Copy out every line of the listing below, character for character, leaving nothing out.

>> Start

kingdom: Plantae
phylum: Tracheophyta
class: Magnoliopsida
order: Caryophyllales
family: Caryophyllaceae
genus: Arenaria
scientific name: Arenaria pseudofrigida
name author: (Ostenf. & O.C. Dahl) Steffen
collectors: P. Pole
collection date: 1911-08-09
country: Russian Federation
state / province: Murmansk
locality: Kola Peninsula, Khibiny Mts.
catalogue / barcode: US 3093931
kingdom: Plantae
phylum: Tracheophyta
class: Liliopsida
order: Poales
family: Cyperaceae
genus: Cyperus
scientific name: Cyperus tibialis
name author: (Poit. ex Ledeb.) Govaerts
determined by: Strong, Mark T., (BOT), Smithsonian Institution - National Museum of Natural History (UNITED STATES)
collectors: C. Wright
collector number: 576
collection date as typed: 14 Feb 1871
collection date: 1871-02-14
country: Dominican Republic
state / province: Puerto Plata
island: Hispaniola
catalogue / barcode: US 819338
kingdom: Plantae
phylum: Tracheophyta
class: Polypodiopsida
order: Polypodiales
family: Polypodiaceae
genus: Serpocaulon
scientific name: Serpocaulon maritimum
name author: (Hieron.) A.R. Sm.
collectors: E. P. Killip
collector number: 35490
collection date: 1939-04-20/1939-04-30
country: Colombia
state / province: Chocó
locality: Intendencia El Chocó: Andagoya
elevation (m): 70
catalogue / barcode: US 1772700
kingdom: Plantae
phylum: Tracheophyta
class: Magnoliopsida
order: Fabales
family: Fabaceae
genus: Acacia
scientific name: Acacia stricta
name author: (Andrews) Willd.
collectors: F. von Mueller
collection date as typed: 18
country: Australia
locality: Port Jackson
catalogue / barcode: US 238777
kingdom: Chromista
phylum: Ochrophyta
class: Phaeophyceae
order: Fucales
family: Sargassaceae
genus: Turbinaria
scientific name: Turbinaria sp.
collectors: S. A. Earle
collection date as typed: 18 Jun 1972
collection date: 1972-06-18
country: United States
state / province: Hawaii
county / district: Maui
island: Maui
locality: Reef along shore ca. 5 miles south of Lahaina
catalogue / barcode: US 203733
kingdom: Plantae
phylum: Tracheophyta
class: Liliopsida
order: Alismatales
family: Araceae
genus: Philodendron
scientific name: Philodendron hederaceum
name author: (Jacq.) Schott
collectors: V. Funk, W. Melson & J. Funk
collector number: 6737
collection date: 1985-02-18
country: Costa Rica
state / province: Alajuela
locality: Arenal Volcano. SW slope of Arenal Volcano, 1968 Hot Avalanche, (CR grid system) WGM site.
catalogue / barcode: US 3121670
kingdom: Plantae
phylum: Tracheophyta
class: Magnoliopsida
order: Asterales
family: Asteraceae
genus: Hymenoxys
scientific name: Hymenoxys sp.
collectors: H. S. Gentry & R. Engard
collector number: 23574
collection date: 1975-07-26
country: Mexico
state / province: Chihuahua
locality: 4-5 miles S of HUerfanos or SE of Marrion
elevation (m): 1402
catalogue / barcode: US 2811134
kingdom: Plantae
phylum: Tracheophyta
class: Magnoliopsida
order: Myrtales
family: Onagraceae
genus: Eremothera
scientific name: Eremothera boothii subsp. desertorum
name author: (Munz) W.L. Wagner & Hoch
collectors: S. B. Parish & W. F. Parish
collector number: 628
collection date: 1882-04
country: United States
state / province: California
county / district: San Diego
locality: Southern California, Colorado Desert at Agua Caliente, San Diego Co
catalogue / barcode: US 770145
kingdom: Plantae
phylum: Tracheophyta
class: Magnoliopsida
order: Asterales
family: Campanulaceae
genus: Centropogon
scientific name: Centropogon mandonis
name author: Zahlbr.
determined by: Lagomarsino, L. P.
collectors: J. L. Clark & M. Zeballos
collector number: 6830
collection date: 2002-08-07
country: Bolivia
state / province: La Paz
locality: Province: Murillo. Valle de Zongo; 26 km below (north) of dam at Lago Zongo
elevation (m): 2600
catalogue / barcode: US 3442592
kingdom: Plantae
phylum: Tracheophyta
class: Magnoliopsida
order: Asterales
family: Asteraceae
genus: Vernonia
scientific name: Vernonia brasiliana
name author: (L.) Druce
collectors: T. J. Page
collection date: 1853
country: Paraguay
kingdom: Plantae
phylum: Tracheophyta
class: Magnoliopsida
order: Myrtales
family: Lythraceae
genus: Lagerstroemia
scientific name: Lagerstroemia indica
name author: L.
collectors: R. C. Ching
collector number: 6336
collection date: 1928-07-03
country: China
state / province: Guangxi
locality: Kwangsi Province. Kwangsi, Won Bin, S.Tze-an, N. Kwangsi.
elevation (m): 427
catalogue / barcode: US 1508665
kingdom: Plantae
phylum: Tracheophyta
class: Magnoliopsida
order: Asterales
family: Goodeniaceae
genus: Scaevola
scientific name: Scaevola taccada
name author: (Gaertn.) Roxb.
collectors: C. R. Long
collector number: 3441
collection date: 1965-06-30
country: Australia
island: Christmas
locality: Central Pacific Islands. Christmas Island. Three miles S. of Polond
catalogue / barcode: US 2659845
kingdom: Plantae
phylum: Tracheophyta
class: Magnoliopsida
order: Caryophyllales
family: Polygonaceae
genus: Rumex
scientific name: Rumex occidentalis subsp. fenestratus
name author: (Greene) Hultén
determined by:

>> End

▶ _Answer to this problem_:
kingdom: Plantae
phylum: Tracheophyta
class: Magnoliopsida
order: Caryophyllales
family: Caryophyllaceae
genus: Arenaria
scientific name: Arenaria pseudofrigida
name author: (Ostenf. & O.C. Dahl) Steffen
collectors: P. Pole
collection date: 1911-08-09
country: Russian Federation
state / province: Murmansk
locality: Kola Peninsula, Khibiny Mts.
catalogue / barcode: US 3093931
kingdom: Plantae
phylum: Tracheophyta
class: Liliopsida
order: Poales
family: Cyperaceae
genus: Cyperus
scientific name: Cyperus tibialis
name author: (Poit. ex Ledeb.) Govaerts
determined by: Strong, Mark T., (BOT), Smithsonian Institution - National Museum of Natural History (UNITED STATES)
collectors: C. Wright
collector number: 576
collection date as typed: 14 Feb 1871
collection date: 1871-02-14
country: Dominican Republic
state / province: Puerto Plata
island: Hispaniola
catalogue / barcode: US 819338
kingdom: Plantae
phylum: Tracheophyta
class: Polypodiopsida
order: Polypodiales
family: Polypodiaceae
genus: Serpocaulon
scientific name: Serpocaulon maritimum
name author: (Hieron.) A.R. Sm.
collectors: E. P. Killip
collector number: 35490
collection date: 1939-04-20/1939-04-30
country: Colombia
state / province: Chocó
locality: Intendencia El Chocó: Andagoya
elevation (m): 70
catalogue / barcode: US 1772700
kingdom: Plantae
phylum: Tracheophyta
class: Magnoliopsida
order: Fabales
family: Fabaceae
genus: Acacia
scientific name: Acacia stricta
name author: (Andrews) Willd.
collectors: F. von Mueller
collection date as typed: 18
country: Australia
locality: Port Jackson
catalogue / barcode: US 238777
kingdom: Chromista
phylum: Ochrophyta
class: Phaeophyceae
order: Fucales
family: Sargassaceae
genus: Turbinaria
scientific name: Turbinaria sp.
collectors: S. A. Earle
collection date as typed: 18 Jun 1972
collection date: 1972-06-18
country: United States
state / province: Hawaii
county / district: Maui
island: Maui
locality: Reef along shore ca. 5 miles south of Lahaina
catalogue / barcode: US 203733
kingdom: Plantae
phylum: Tracheophyta
class: Liliopsida
order: Alismatales
family: Araceae
genus: Philodendron
scientific name: Philodendron hederaceum
name author: (Jacq.) Schott
collectors: V. Funk, W. Melson & J. Funk
collector number: 6737
collection date: 1985-02-18
country: Costa Rica
state / province: Alajuela
locality: Arenal Volcano. SW slope of Arenal Volcano, 1968 Hot Avalanche, (CR grid system) WGM site.
catalogue / barcode: US 3121670
kingdom: Plantae
phylum: Tracheophyta
class: Magnoliopsida
order: Asterales
family: Asteraceae
genus: Hymenoxys
scientific name: Hymenoxys sp.
collectors: H. S. Gentry & R. Engard
collector number: 23574
collection date: 1975-07-26
country: Mexico
state / province: Chihuahua
locality: 4-5 miles S of HUerfanos or SE of Marrion
elevation (m): 1402
catalogue / barcode: US 2811134
kingdom: Plantae
phylum: Tracheophyta
class: Magnoliopsida
order: Myrtales
family: Onagraceae
genus: Eremothera
scientific name: Eremothera boothii subsp. desertorum
name author: (Munz) W.L. Wagner & Hoch
collectors: S. B. Parish & W. F. Parish
collector number: 628
collection date: 1882-04
country: United States
state / province: California
county / district: San Diego
locality: Southern California, Colorado Desert at Agua Caliente, San Diego Co
catalogue / barcode: US 770145
kingdom: Plantae
phylum: Tracheophyta
class: Magnoliopsida
order: Asterales
family: Campanulaceae
genus: Centropogon
scientific name: Centropogon mandonis
name author: Zahlbr.
determined by: Lagomarsino, L. P.
collectors: J. L. Clark & M. Zeballos
collector number: 6830
collection date: 2002-08-07
country: Bolivia
state / province: La Paz
locality: Province: Murillo. Valle de Zongo; 26 km below (north) of dam at Lago Zongo
elevation (m): 2600
catalogue / barcode: US 3442592
kingdom: Plantae
phylum: Tracheophyta
class: Magnoliopsida
order: Asterales
family: Asteraceae
genus: Vernonia
scientific name: Vernonia brasiliana
name author: (L.) Druce
collectors: T. J. Page
collection date: 1853
country: Paraguay
kingdom: Plantae
phylum: Tracheophyta
class: Magnoliopsida
order: Myrtales
family: Lythraceae
genus: Lagerstroemia
scientific name: Lagerstroemia indica
name author: L.
collectors: R. C. Ching
collector number: 6336
collection date: 1928-07-03
country: China
state / province: Guangxi
locality: Kwangsi Province. Kwangsi, Won Bin, S.Tze-an, N. Kwangsi.
elevation (m): 427
catalogue / barcode: US 1508665
kingdom: Plantae
phylum: Tracheophyta
class: Magnoliopsida
order: Asterales
family: Goodeniaceae
genus: Scaevola
scientific name: Scaevola taccada
name author: (Gaertn.) Roxb.
collectors: C. R. Long
collector number: 3441
collection date: 1965-06-30
country: Australia
island: Christmas
locality: Central Pacific Islands. Christmas Island. Three miles S. of Polond
catalogue / barcode: US 2659845
kingdom: Plantae
phylum: Tracheophyta
class: Magnoliopsida
order: Caryophyllales
family: Polygonaceae
genus: Rumex
scientific name: Rumex occidentalis subsp. fenestratus
name author: (Greene) Hultén
determined by:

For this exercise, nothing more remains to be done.